Is there a way to make it smart? Turns out there it, we can simply cut the leading less than zero elements. Whenever our carried sum is below 0, we can be sure that it can be safely dropped, and either we hope that already found max is the real max, or the leftover elements will yield the real max. A good intuition on that: https://www.youtube.com/watch?v=5WZl3MMT0Eg where neetcode compares it to a sliding window — makes it nicer to understand.

def maxSubArray(self, nums):
    # we get non-empty array, so we know max
    # has to be at least not smaller than the
    # first element
    maxSub = nums[0]
    currSum = 0

    # we make a single pass through the array
    for n in nums:
        # if our carried sum is smaller than 0
        # we dont need it, its not gonna do any
        # good to the leftover sums
        if currSum < 0:
            currSum = 0
        currSum += n
        maxSub = max(currSum, maxSub)
    
    return maxSub

This is quite beautiful. This approach is called Kadane's algorithm and it's time complexity is $O(n)$, since we make just a single pass over the elements.

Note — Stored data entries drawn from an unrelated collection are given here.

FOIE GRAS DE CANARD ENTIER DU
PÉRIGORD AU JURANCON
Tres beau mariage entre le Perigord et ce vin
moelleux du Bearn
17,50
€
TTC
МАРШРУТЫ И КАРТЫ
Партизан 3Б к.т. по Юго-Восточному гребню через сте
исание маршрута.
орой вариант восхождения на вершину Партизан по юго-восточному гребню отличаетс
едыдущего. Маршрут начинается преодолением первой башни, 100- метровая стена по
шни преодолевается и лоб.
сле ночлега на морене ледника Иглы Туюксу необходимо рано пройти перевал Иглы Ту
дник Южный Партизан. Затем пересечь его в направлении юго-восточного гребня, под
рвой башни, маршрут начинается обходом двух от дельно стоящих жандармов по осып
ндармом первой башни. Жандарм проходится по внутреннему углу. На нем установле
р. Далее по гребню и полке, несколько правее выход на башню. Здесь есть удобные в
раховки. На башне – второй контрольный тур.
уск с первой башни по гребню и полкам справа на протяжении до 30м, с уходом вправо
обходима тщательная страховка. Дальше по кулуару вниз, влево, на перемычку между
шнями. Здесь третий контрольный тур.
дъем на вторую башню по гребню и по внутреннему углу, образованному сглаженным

So what do they mean by remove in-place? You may remember that certain operations in python can be done in place, that is, they will not return a new object that you need to assign to variable, instead they change the object you perform the operation on and it's kept under the same variable name. Probably the best Python example is the two ways to sort:

arr = [1, 3, 2]

# not in-place
# you need to assign new memory for a new variable
arrSorted = sorted(arr)

# in-place
# you operate on the same object in memory 
arr.sort()

So we are asked not to create a new array, for which we only append elements different than val. The usual way to do it is to move all elements not meeting the condition to the end of the array, and keeping track of the number of values meeting the condition. We can then return the array, and number of values meeting the condition. This way we cut off all the values we don't want. Imagine we don't want any 5s in our array:

arr = [5, 2, 4, 1, 5, 6, 5]

remove5s(arr) # -> [2, 4, 1, 6, 5, 5, 5], 4

So the plan for this exercise is to just iterate over the examples, keeping track of current numbers meeting the condition, and swapping these numbers so that they occupy leading positions in the array:

def removeElement(self, nums, val):
    n = len(nums)
    k = 0

    for i in range(n):
        if nums[i] != val:
            nums[k] = nums[i]
            k += 1
    return k

We can't really do a better job. We are not taking any new memory, and the time complexity is just $O(n)$, as we only iterate once.

The brute force approach is to iterate with two for loops, and just compare all the numbers with each other. But we already know this is not a good solution. We also know it's time complexity thanks to the problem 53., we have nested for loops, so it's $O(n^2)$.

def containsDuplicate(self, nums):
    for num1 in nums:
        for num2 in nums:
            if num1 == num2:
                return True
    return False

So what can we do to make it better? One approach is to first sort the array (ie. with quicksort with time complexity $n\log n$) and then iterating just once, comparing subsequent elements. The total time complexity for this would be $O(n\log n + n)=O(n\log n)$ Remember? We talked in 53. that only the dominant terms matter in big O notation, that's why we only got the $n\log n$ part in final time complexity.